- _Material to process_
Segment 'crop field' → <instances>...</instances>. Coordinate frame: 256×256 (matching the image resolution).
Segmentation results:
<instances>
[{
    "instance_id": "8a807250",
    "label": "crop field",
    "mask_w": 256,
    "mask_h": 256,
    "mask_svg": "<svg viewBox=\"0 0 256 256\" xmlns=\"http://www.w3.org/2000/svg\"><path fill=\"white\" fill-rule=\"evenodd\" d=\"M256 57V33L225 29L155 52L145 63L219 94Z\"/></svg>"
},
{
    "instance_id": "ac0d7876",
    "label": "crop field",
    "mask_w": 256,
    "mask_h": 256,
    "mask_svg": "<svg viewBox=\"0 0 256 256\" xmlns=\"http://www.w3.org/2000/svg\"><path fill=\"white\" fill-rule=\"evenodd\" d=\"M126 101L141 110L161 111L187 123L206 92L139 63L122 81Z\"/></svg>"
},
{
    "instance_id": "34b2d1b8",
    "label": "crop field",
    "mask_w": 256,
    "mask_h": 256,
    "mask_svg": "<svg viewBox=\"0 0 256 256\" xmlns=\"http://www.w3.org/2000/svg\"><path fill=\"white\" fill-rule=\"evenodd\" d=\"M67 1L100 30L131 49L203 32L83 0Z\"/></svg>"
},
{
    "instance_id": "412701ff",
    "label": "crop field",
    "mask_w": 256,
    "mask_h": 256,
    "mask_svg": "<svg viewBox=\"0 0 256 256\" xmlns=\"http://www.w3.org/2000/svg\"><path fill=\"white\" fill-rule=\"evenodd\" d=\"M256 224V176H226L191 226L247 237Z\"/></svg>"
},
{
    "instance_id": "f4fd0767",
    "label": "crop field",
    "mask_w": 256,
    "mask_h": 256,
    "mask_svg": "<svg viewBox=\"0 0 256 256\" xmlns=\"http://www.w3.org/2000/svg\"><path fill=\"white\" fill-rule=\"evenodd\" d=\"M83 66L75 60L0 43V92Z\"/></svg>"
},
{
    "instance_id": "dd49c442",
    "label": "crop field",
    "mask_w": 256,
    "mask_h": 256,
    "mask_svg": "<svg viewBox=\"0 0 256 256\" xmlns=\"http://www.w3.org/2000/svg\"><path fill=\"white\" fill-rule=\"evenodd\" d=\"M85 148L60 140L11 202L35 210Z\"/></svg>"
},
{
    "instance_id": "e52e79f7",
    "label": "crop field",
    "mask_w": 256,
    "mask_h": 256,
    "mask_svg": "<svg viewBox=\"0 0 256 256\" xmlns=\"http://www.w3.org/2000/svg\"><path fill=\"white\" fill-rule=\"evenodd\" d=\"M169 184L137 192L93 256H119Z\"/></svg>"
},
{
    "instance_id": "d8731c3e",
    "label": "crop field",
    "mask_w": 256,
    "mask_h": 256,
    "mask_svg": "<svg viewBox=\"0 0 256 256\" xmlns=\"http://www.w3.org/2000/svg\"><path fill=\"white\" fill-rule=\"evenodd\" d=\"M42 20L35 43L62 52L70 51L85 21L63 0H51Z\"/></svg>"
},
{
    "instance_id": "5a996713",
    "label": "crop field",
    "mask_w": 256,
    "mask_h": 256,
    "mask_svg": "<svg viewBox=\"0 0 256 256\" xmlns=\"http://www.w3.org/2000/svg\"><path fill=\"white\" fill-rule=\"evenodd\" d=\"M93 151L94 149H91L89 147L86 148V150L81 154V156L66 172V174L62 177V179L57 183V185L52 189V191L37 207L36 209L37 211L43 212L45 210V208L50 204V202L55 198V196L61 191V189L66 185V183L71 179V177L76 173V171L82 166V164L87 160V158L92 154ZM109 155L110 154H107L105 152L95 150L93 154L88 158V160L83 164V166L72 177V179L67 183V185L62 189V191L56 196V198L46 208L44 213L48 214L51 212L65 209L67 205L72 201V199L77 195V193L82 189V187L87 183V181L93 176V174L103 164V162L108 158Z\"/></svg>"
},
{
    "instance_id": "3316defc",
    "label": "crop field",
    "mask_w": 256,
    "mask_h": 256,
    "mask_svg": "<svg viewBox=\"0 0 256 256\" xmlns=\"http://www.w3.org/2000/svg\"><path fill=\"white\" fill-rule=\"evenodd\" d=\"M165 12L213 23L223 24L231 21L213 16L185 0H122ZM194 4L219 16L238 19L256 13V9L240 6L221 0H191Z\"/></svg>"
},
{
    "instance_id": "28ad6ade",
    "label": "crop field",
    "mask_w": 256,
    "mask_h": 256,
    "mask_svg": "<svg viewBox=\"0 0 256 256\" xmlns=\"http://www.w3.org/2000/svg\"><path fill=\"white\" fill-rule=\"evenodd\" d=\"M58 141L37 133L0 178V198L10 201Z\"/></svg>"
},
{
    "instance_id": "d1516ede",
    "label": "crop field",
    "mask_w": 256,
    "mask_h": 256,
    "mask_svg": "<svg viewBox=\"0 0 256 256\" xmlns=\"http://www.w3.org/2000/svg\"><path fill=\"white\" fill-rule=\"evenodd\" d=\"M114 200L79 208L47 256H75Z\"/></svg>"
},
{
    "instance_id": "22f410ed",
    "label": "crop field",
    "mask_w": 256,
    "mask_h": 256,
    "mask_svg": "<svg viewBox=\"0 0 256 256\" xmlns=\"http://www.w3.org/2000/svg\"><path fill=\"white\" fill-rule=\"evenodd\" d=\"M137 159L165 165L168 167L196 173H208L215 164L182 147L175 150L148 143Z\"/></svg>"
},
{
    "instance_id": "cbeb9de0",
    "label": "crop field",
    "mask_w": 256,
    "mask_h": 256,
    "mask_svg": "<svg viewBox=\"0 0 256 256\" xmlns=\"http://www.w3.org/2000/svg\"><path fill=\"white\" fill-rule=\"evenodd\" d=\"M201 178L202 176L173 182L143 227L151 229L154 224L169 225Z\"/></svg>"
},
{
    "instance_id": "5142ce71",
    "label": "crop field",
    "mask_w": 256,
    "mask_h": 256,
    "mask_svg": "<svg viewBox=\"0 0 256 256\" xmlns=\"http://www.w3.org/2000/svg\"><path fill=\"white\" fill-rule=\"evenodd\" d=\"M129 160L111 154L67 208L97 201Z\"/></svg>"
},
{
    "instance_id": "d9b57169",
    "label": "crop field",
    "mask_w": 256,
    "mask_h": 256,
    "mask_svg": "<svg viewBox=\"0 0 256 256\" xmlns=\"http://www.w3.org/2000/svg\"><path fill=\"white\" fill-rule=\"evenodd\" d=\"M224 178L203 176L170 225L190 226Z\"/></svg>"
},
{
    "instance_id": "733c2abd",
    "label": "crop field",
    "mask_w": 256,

- _Work to complete_
Reproduce the entire listing word for word.

- _Result of this exercise_
Segment 'crop field' → <instances>...</instances>. Coordinate frame: 256×256 (matching the image resolution).
Segmentation results:
<instances>
[{
    "instance_id": "8a807250",
    "label": "crop field",
    "mask_w": 256,
    "mask_h": 256,
    "mask_svg": "<svg viewBox=\"0 0 256 256\" xmlns=\"http://www.w3.org/2000/svg\"><path fill=\"white\" fill-rule=\"evenodd\" d=\"M256 57V33L225 29L155 52L145 63L219 94Z\"/></svg>"
},
{
    "instance_id": "ac0d7876",
    "label": "crop field",
    "mask_w": 256,
    "mask_h": 256,
    "mask_svg": "<svg viewBox=\"0 0 256 256\" xmlns=\"http://www.w3.org/2000/svg\"><path fill=\"white\" fill-rule=\"evenodd\" d=\"M126 101L141 110L161 111L187 123L206 92L139 63L122 81Z\"/></svg>"
},
{
    "instance_id": "34b2d1b8",
    "label": "crop field",
    "mask_w": 256,
    "mask_h": 256,
    "mask_svg": "<svg viewBox=\"0 0 256 256\" xmlns=\"http://www.w3.org/2000/svg\"><path fill=\"white\" fill-rule=\"evenodd\" d=\"M67 1L100 30L131 49L203 32L83 0Z\"/></svg>"
},
{
    "instance_id": "412701ff",
    "label": "crop field",
    "mask_w": 256,
    "mask_h": 256,
    "mask_svg": "<svg viewBox=\"0 0 256 256\" xmlns=\"http://www.w3.org/2000/svg\"><path fill=\"white\" fill-rule=\"evenodd\" d=\"M256 224V176H226L191 226L247 237Z\"/></svg>"
},
{
    "instance_id": "f4fd0767",
    "label": "crop field",
    "mask_w": 256,
    "mask_h": 256,
    "mask_svg": "<svg viewBox=\"0 0 256 256\" xmlns=\"http://www.w3.org/2000/svg\"><path fill=\"white\" fill-rule=\"evenodd\" d=\"M83 66L75 60L0 43V92Z\"/></svg>"
},
{
    "instance_id": "dd49c442",
    "label": "crop field",
    "mask_w": 256,
    "mask_h": 256,
    "mask_svg": "<svg viewBox=\"0 0 256 256\" xmlns=\"http://www.w3.org/2000/svg\"><path fill=\"white\" fill-rule=\"evenodd\" d=\"M85 148L60 140L11 202L35 210Z\"/></svg>"
},
{
    "instance_id": "e52e79f7",
    "label": "crop field",
    "mask_w": 256,
    "mask_h": 256,
    "mask_svg": "<svg viewBox=\"0 0 256 256\" xmlns=\"http://www.w3.org/2000/svg\"><path fill=\"white\" fill-rule=\"evenodd\" d=\"M169 184L137 192L93 256H119Z\"/></svg>"
},
{
    "instance_id": "d8731c3e",
    "label": "crop field",
    "mask_w": 256,
    "mask_h": 256,
    "mask_svg": "<svg viewBox=\"0 0 256 256\" xmlns=\"http://www.w3.org/2000/svg\"><path fill=\"white\" fill-rule=\"evenodd\" d=\"M42 20L35 43L62 52L70 51L85 21L63 0H51Z\"/></svg>"
},
{
    "instance_id": "5a996713",
    "label": "crop field",
    "mask_w": 256,
    "mask_h": 256,
    "mask_svg": "<svg viewBox=\"0 0 256 256\" xmlns=\"http://www.w3.org/2000/svg\"><path fill=\"white\" fill-rule=\"evenodd\" d=\"M93 151L94 149H91L89 147L86 148V150L81 154V156L66 172V174L62 177V179L57 183V185L52 189V191L37 207L36 209L37 211L43 212L45 210V208L50 204V202L55 198V196L61 191V189L66 185V183L71 179V177L76 173V171L82 166V164L87 160V158L92 154ZM109 155L110 154H107L105 152L95 150L93 154L88 158V160L83 164V166L72 177V179L67 183V185L62 189V191L56 196V198L46 208L44 213L48 214L51 212L65 209L67 205L72 201V199L77 195V193L82 189V187L87 183V181L93 176V174L103 164V162L108 158Z\"/></svg>"
},
{
    "instance_id": "3316defc",
    "label": "crop field",
    "mask_w": 256,
    "mask_h": 256,
    "mask_svg": "<svg viewBox=\"0 0 256 256\" xmlns=\"http://www.w3.org/2000/svg\"><path fill=\"white\" fill-rule=\"evenodd\" d=\"M165 12L213 23L223 24L231 21L213 16L185 0H122ZM194 4L219 16L238 19L256 13V9L240 6L221 0H191Z\"/></svg>"
},
{
    "instance_id": "28ad6ade",
    "label": "crop field",
    "mask_w": 256,
    "mask_h": 256,
    "mask_svg": "<svg viewBox=\"0 0 256 256\" xmlns=\"http://www.w3.org/2000/svg\"><path fill=\"white\" fill-rule=\"evenodd\" d=\"M58 141L37 133L0 178V198L10 201Z\"/></svg>"
},
{
    "instance_id": "d1516ede",
    "label": "crop field",
    "mask_w": 256,
    "mask_h": 256,
    "mask_svg": "<svg viewBox=\"0 0 256 256\" xmlns=\"http://www.w3.org/2000/svg\"><path fill=\"white\" fill-rule=\"evenodd\" d=\"M114 200L79 208L47 256H75Z\"/></svg>"
},
{
    "instance_id": "22f410ed",
    "label": "crop field",
    "mask_w": 256,
    "mask_h": 256,
    "mask_svg": "<svg viewBox=\"0 0 256 256\" xmlns=\"http://www.w3.org/2000/svg\"><path fill=\"white\" fill-rule=\"evenodd\" d=\"M137 159L165 165L168 167L196 173H208L215 164L182 147L175 150L148 143Z\"/></svg>"
},
{
    "instance_id": "cbeb9de0",
    "label": "crop field",
    "mask_w": 256,
    "mask_h": 256,
    "mask_svg": "<svg viewBox=\"0 0 256 256\" xmlns=\"http://www.w3.org/2000/svg\"><path fill=\"white\" fill-rule=\"evenodd\" d=\"M201 178L202 176L173 182L143 227L151 229L154 224L169 225Z\"/></svg>"
},
{
    "instance_id": "5142ce71",
    "label": "crop field",
    "mask_w": 256,
    "mask_h": 256,
    "mask_svg": "<svg viewBox=\"0 0 256 256\" xmlns=\"http://www.w3.org/2000/svg\"><path fill=\"white\" fill-rule=\"evenodd\" d=\"M129 160L111 154L67 208L97 201Z\"/></svg>"
},
{
    "instance_id": "d9b57169",
    "label": "crop field",
    "mask_w": 256,
    "mask_h": 256,
    "mask_svg": "<svg viewBox=\"0 0 256 256\" xmlns=\"http://www.w3.org/2000/svg\"><path fill=\"white\" fill-rule=\"evenodd\" d=\"M224 178L203 176L170 225L190 226Z\"/></svg>"
},
{
    "instance_id": "733c2abd",
    "label": "crop field",
    "mask_w": 256,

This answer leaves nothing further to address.